Provvidenziale è stata una sosta in un autogrill lungo la strada statale 379. Uno dei due ragazzi, con la scusa di andare in bagno, ha chiamato il 113. La storia deve essere parsa assurda a chi ha raccolto la chiamata. Di sicuro, da non sottovalutare. Tanto che poco dopo una pattuglia del commissariato di  polizia di Monopoli, smistata in zona, ha dopo rintracciato e fermato la vettura. Tutti e quattro sono stati portati in ufficio per capirci qualcosa di più di tutta la faccenda.

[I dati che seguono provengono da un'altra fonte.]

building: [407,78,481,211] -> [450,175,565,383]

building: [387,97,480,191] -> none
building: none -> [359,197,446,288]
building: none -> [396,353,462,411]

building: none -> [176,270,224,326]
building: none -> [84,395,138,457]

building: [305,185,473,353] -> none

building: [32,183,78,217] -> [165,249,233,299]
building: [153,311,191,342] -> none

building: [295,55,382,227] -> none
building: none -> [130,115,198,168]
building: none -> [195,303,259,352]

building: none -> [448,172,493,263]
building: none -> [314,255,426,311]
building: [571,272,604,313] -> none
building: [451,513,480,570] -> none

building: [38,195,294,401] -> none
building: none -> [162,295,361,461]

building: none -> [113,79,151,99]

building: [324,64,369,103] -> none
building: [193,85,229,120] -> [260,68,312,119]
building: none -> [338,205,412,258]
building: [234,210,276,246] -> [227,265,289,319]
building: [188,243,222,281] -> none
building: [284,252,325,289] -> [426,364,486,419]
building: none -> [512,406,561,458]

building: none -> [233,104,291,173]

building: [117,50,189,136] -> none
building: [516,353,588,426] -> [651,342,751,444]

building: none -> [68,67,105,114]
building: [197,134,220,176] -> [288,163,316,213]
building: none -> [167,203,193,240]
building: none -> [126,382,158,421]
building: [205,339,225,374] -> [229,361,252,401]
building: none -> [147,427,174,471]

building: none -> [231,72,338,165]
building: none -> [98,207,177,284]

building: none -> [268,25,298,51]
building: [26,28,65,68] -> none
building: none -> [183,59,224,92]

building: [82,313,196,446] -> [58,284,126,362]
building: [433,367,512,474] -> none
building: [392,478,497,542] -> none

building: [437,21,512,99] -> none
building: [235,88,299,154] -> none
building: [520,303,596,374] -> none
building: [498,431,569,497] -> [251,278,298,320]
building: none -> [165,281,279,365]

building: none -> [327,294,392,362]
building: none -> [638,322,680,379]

Scoperto anche il presunto "capo"

In commissariato i ragazzi sono state anche perquisiti. Uno dei due autori del sequestro, è stato anche trovato in possesso di 0.16 grammi di cocaina. Erano nella soletta di una scarpa. E non solo. È stato anche individuato l’uomo che i due avevano definito il loro “capo”. Si tratta di un barese agli arresti domiciliari per reati in materia di stupefacenti. Mentre i quattro erano in commissariato, ha cercato di contattare telefonicamente proprio il 18enne e il 20enne. E ora, sono in corso ulteriori approfondimenti su tutto il caso. Anche per verificare l’eventuale coinvolgimenti di altre persone. Oltre che chiarire molti lati ancora oscuri. Del caso è stato interessato anche il commissariato gallipolino, per quanto di sua competenza, che ha svolto un sopralluogo nell'appartamento affitato per le vacanze. Senza però trovare nulla di sospetto.